* Given instruction:
Please give the data lines below as a numbered list, starting with the line that contains "part at (256, 441): none -> present" and going on through the line that contains "part at (931, 1493): none -> present", both included, with blank lines left out.

* Data extract:
%%

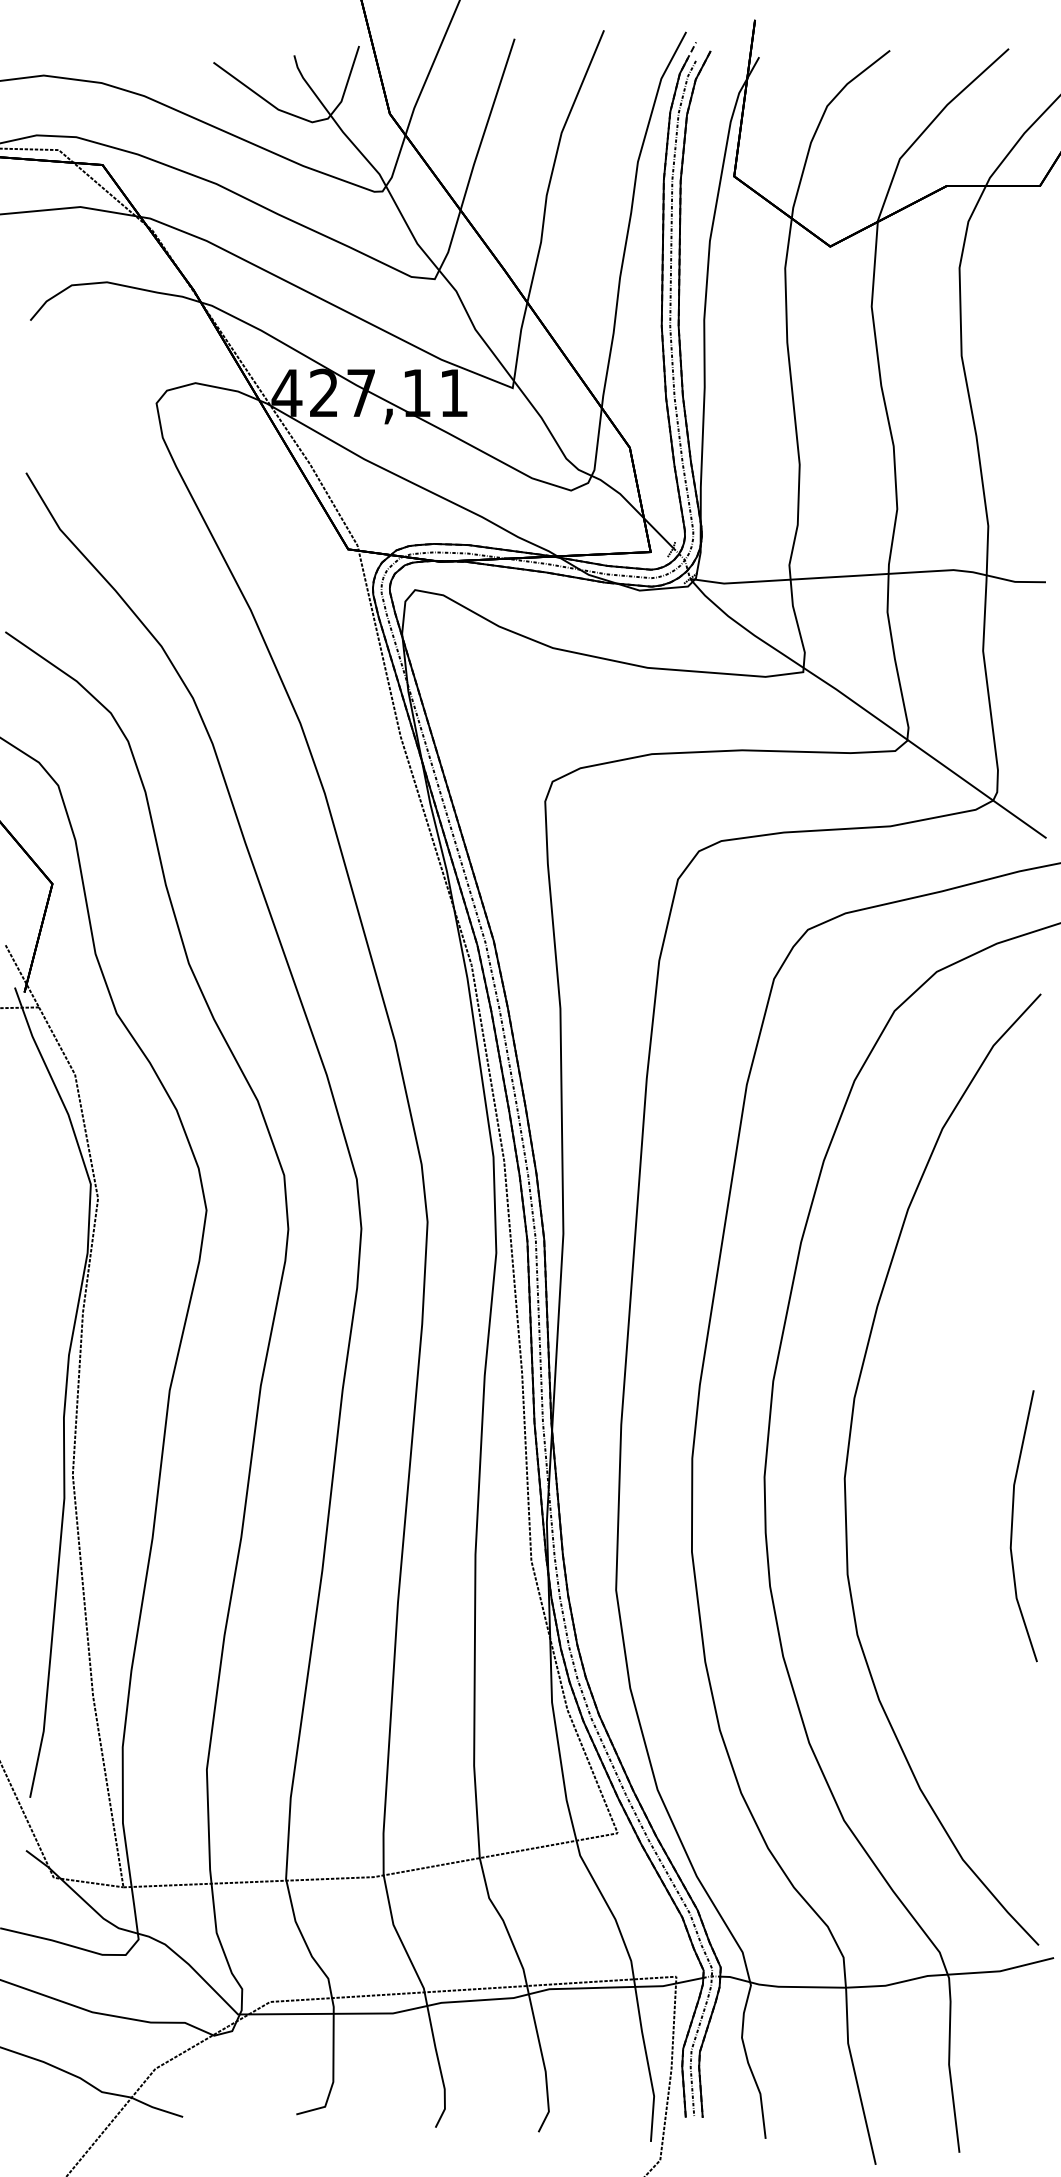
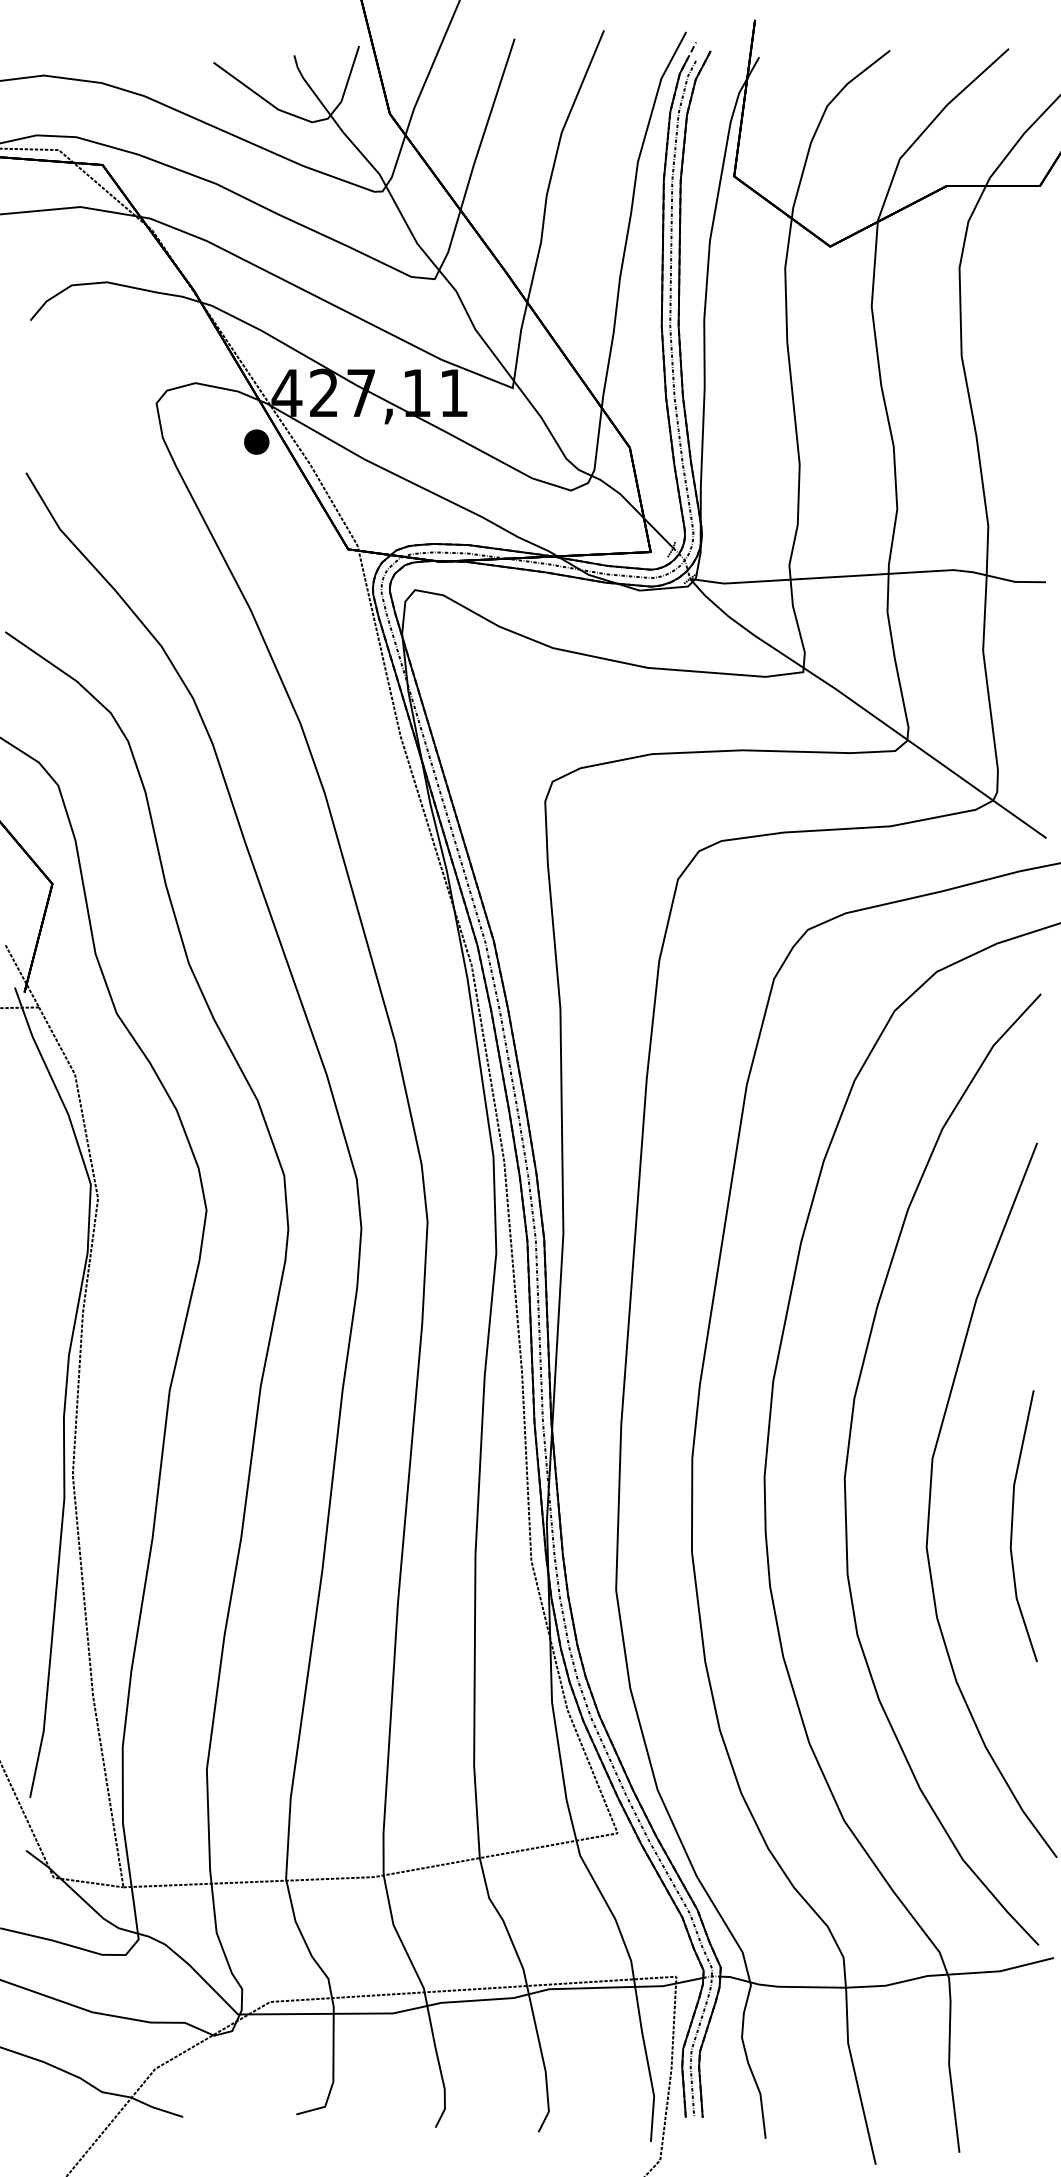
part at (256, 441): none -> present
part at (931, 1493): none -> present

%%
%%

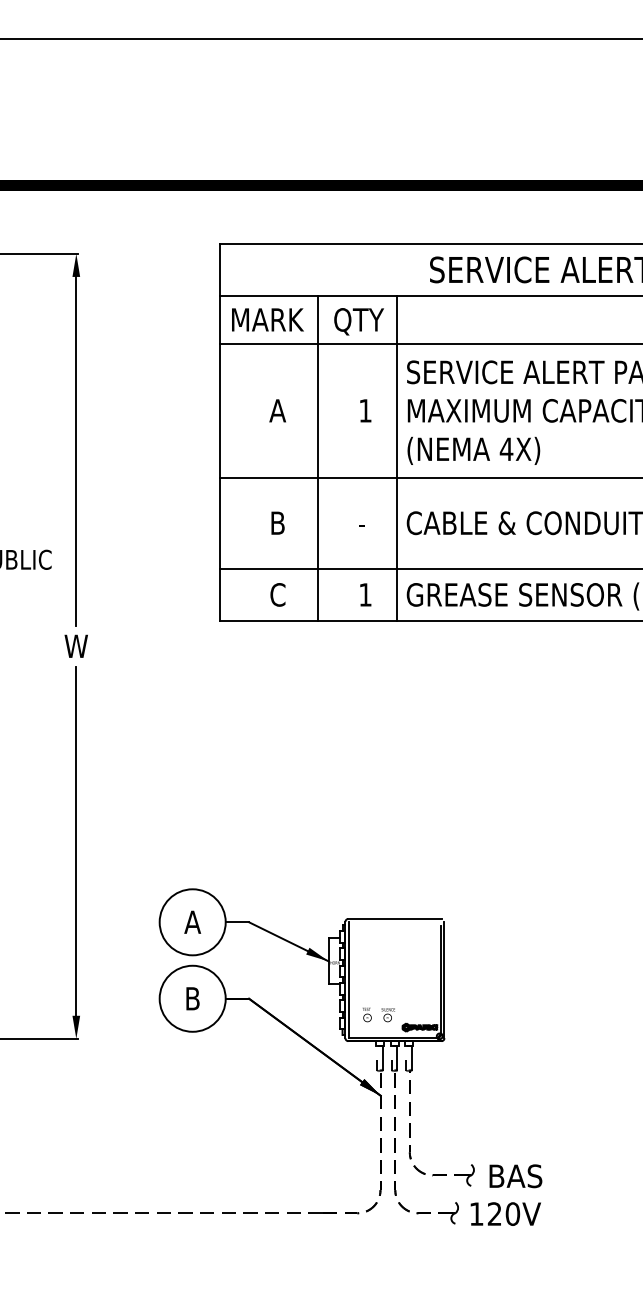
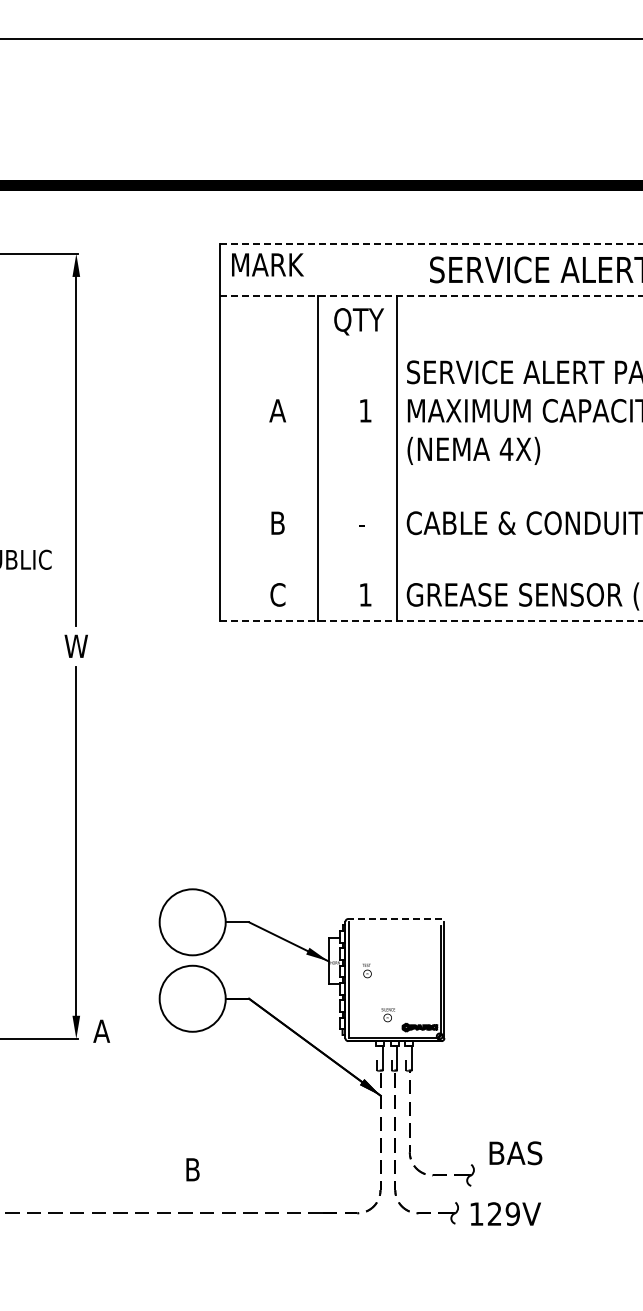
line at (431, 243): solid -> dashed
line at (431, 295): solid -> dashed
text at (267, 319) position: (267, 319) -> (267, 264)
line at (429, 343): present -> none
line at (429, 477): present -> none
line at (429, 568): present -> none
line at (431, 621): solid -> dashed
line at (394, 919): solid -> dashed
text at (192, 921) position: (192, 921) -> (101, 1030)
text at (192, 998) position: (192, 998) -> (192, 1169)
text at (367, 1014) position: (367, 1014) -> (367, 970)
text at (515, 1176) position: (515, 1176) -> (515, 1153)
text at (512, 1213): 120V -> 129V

%%

* Answer to the task:
1. part at (256, 441): none -> present
2. part at (931, 1493): none -> present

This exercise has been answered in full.